▸ Set exercise 1: In the entries below, reproduce verbatim the lines that begin at the one containing "Analyze this satellite" and end after the one containing "road: (315, 255)", with both of those lines included.

[Begin Text extract]

Karate couldn’t have planned a better swan song than 2004’s Pockets, and perhaps it helps that the band didn’t intend for the album to be a parting note. For more than a decade, Karate wrestled their fusion of emo, jazz, and subversive rock into magnetic passages at once liquid and unpredictable, rarely crossing the same melodic path twice while growing more confident as players. Pockets made the Boston trio sound like they mastered their peculiar form to such a degree that any wet-behind-the-ears troubadour attempting to try something in the same vein would struggle with living in Karate’s shadow. Pockets exudes a patina of wisdom and grace in the minute silences that bracket Gavin McCarthy’s downtempo drumming at the start of “Alingual,” and in Jeff Goddard’s tender, tip-toeing basslines on “Cacophony,” and in Geoff Farina’s bluesman-like nonchalant guitar solo that cartwheels through “With Age.” Karate harnessed their omnidirectional impulses into emotionally nuanced interplay, lending an unexpected edge-of-your-seat energy to the slyly rhapsodic, ever-shifting closer “Concrete” and the slow-boiling, humid sweep of “Water.”

[End Text extract]
[Begin Listed records]

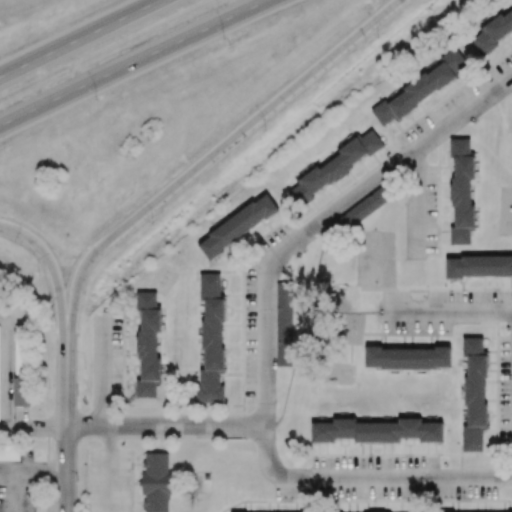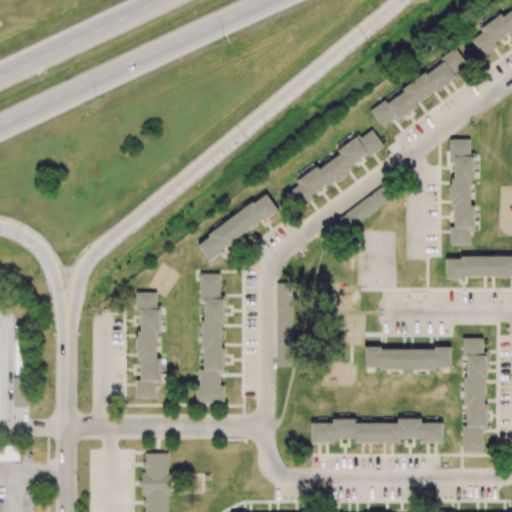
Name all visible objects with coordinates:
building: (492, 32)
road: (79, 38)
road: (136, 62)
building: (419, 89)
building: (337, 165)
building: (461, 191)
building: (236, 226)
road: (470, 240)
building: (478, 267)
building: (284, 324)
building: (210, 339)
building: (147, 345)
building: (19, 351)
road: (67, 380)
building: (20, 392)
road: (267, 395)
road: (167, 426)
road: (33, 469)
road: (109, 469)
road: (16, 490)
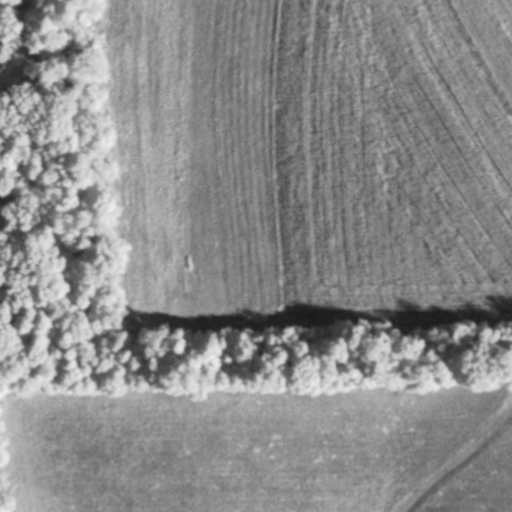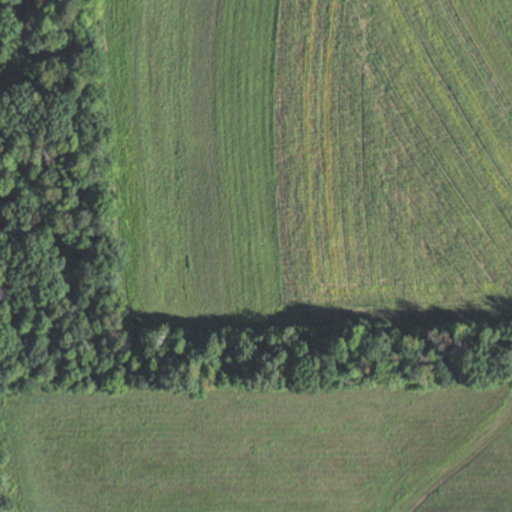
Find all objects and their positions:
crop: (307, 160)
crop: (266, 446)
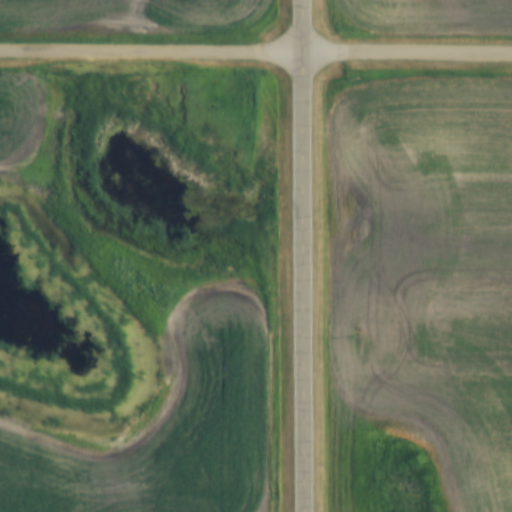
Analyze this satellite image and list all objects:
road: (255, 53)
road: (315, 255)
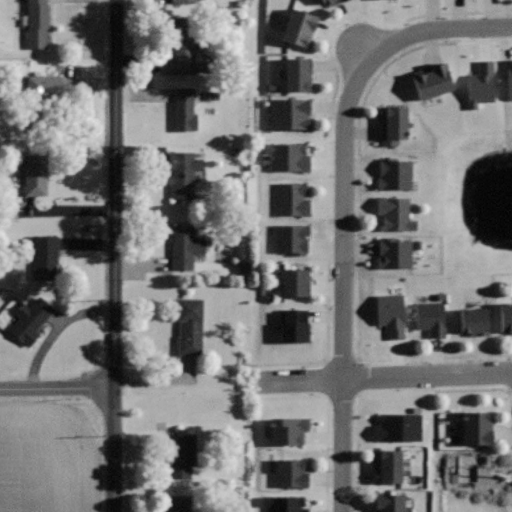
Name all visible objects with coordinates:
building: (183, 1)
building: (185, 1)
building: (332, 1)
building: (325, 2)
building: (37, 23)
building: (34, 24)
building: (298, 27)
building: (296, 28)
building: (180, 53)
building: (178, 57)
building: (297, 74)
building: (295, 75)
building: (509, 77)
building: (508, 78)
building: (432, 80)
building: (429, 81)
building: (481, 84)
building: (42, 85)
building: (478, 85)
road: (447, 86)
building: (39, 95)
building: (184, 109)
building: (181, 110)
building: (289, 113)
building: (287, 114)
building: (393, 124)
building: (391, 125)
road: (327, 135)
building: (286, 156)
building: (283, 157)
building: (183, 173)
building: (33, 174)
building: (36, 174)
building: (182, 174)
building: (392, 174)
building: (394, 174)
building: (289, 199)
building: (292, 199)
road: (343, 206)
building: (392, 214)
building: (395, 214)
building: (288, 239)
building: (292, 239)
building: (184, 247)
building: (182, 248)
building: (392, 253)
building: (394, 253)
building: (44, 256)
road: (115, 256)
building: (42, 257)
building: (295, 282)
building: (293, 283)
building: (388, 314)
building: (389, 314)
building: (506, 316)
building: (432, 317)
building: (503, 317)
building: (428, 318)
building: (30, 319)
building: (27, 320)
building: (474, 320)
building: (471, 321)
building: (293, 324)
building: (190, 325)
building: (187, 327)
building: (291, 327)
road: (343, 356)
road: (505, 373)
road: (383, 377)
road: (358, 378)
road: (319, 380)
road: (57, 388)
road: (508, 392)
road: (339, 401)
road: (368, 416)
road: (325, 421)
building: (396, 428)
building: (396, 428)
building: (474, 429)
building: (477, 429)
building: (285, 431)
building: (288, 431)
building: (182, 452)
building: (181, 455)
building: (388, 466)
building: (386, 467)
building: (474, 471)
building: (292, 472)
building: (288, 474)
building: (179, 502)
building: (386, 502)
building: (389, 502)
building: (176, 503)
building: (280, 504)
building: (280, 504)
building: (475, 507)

[End Listed records]
[Begin Listed records]

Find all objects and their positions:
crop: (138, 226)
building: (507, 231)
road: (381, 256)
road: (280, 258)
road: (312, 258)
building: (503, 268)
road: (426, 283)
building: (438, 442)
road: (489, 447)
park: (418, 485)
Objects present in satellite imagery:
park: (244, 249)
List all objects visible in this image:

[End Listed records]
[Begin Listed records]

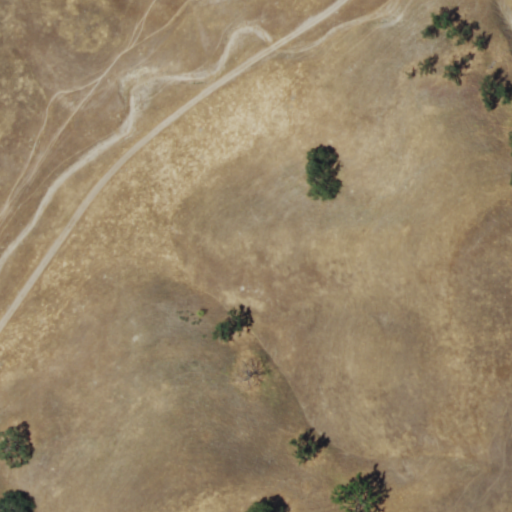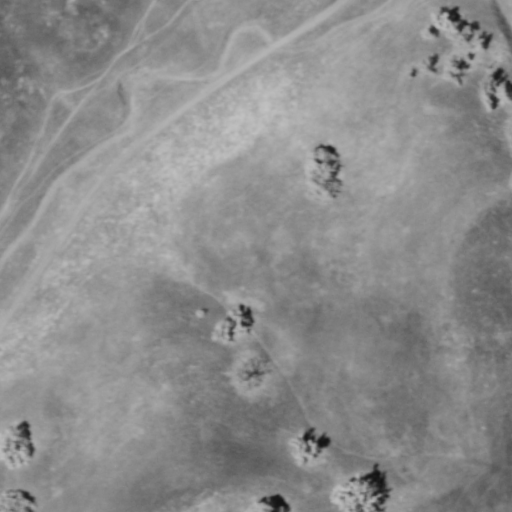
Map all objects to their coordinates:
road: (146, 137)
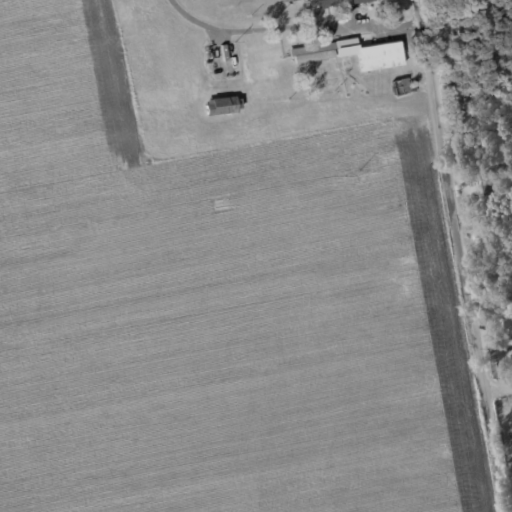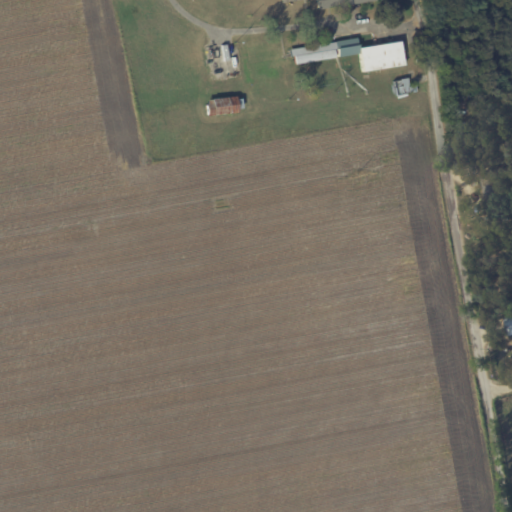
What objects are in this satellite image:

[End Listed records]

▸ Set exercise 2: Extend the review of Karate's album Pockets above, picking up right after its final sentence.

▸ Task response 1:
Analyze this satellite image and list all objects:
road: (255, 53)
road: (315, 255)

▸ Task response 2:
Karate’s wildly inventive sound had a home in indie rock, a once stylistically undefinable world big enough to include the scruffy emo scene Karate emerged from in the early ’90s; by the time Pockets dropped, indie-rock began to ossify into a marketable concept set to saturate popular culture by the end of the decade. Karate wouldn’t make it that far. Farina suffered from tinnitus and the band’s live performances took their toll on him; in July 2005, they called it quits after a show in Rome. Karate seemed to end mid-thought, but any band would be blessed to go out on an idea half as good as Pockets.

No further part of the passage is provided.